GRDB flavor(s): (GRDB) GRDB version: master Installation method: (SPM) Xcode version: latest Swift version: 5 Platform(s) running GRDB: (MacCatalyst) macOS version running Xcode: latest

Demo Project

This is about a graph, showing the frequency of waiting times for my wife's patients, i.e., the difference between the create data and the visit date of an visit in the Mac Calendar.

Scherm­afbeelding 2024-05-12 om 08 13 23

The issue in the graph data is that the data range may not be continuous, i.e., for a given time period, there are no visits with a waiting time of X weeks, like in the image for 0, 2 and 3 weeks of visit's age.

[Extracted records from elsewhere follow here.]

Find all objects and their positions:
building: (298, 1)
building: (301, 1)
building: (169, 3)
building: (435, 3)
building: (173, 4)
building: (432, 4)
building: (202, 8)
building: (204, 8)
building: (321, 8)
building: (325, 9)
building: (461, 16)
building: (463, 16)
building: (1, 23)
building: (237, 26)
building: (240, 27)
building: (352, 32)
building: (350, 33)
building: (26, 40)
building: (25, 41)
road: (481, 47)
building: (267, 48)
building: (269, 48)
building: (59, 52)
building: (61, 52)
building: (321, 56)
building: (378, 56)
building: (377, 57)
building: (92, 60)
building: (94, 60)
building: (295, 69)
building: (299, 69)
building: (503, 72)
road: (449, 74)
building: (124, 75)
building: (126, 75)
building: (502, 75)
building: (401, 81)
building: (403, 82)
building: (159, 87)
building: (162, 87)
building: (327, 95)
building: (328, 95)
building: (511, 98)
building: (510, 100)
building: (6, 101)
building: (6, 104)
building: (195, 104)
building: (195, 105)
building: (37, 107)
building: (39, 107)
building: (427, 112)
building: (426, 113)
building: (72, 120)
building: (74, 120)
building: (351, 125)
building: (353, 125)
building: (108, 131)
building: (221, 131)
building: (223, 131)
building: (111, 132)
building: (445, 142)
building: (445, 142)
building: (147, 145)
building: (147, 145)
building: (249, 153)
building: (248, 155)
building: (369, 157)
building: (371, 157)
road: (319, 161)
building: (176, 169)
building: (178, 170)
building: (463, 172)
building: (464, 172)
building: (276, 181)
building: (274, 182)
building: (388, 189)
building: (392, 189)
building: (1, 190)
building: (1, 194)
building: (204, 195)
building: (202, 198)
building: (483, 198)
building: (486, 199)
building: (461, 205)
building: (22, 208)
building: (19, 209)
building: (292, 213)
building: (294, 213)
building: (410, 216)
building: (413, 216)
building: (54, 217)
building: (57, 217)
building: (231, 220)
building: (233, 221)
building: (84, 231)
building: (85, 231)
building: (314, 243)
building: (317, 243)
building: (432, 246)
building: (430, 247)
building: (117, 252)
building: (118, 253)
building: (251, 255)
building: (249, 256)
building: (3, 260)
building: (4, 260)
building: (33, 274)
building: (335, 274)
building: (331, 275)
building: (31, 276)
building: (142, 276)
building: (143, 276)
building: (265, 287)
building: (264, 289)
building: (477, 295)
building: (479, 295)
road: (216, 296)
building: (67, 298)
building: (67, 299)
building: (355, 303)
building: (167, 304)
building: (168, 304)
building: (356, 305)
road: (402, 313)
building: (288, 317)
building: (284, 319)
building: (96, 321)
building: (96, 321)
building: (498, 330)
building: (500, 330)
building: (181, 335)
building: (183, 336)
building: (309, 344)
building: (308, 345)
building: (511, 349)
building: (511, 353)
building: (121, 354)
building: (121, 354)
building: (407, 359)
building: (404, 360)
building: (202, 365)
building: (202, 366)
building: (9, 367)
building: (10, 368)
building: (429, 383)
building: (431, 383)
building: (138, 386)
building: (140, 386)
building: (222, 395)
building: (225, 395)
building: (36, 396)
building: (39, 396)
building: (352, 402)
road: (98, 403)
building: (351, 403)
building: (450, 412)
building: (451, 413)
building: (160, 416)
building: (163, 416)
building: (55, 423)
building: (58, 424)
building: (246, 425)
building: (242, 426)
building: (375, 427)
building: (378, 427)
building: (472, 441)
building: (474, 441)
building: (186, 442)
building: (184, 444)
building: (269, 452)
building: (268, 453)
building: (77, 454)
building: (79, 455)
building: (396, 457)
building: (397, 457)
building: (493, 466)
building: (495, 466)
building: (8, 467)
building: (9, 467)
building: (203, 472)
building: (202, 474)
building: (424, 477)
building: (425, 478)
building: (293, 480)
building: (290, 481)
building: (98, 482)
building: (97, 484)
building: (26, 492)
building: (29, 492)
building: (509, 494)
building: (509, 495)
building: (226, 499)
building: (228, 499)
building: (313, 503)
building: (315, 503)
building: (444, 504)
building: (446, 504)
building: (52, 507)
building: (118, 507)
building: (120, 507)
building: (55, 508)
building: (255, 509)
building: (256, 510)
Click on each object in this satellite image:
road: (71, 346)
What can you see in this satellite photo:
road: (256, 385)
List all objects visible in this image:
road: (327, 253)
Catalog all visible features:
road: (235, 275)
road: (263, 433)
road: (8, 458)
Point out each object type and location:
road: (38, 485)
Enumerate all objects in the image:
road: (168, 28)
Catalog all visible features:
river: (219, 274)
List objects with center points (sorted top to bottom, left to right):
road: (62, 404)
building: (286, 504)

Solved by left joining table 'alle' with a generated data range 'visitAgeRange'.

In addition to the graph shown in the image, I also want the sale graph as a running total up to 100%. Solved with a window function in 'alleCum', using 'total' from another CTE table.

visitAges = try db.read { db in
                let visitAgeRangeCTE = CommonTableExpression(
                    recursive: true,
                    named: "visitAgeRange",
                    columns: ["type", "visitAge", "visitCount"],
                    literal:
                    """
                        WITH RECURSIVE
                            visitAgeRange(visitAge) AS (
                                VALUES(0)
                                UNION ALL
                                SELECT visitAge+1 FROM visitAgeRange WHERE visitage <
                                (
                                    SELECT max(visitAge)
                                    FROM visit
                                    WHERE visit.visitDate BETWEEN \(dateStart) AND \(dateEnd)
                                    AND visitCalendar IN ('Marieke', 'Marieke nieuwe')
                                )
                            ),
                            visitCountTotal AS (
                                SELECT CAST(count(*) AS FLOAT) AS total
                                FROM visit
                                WHERE visitDate BETWEEN \(dateStart) AND \(dateEnd)
                                AND visitCalendar IN ('Marieke', 'Marieke nieuwe')
                            ),
                            alle AS (
                                SELECT visitAgeRange.visitAge, count(visit.visitAge) AS visitCount
                                FROM visitAgeRange
                                LEFT JOIN visit
                                    ON visitAgeRange.visitage = visit.visitAge
                                    AND visit.visitDate BETWEEN \(dateStart) AND \(dateEnd)
                                    AND visitCalendar IN ('Marieke', 'Marieke nieuwe')
                                GROUP BY visitAgeRange.visitAge
                                )

                        SELECT 'alle' AS type, visitAge, visitCount
                        FROM alle
                        UNION
                        SELECT 'alleCum' AS type, visitAge,
                            SUM(visitCount / total) OVER (ORDER BY visitAge) AS visitCount
                        FROM alle, visitCountTotal

                        ORDER BY type, visitAge
                    """
                )
                let request = visitAgeRangeCTE.all().with(visitAgeRangeCTE)
                return try VisitAges1.fetchAll(db, request)

By the way, two notes:

As said I replace a lot of complex Swift .map. .reduce and .filter to transform the original data. However, any ideas to do the CTE in a more Swifty way?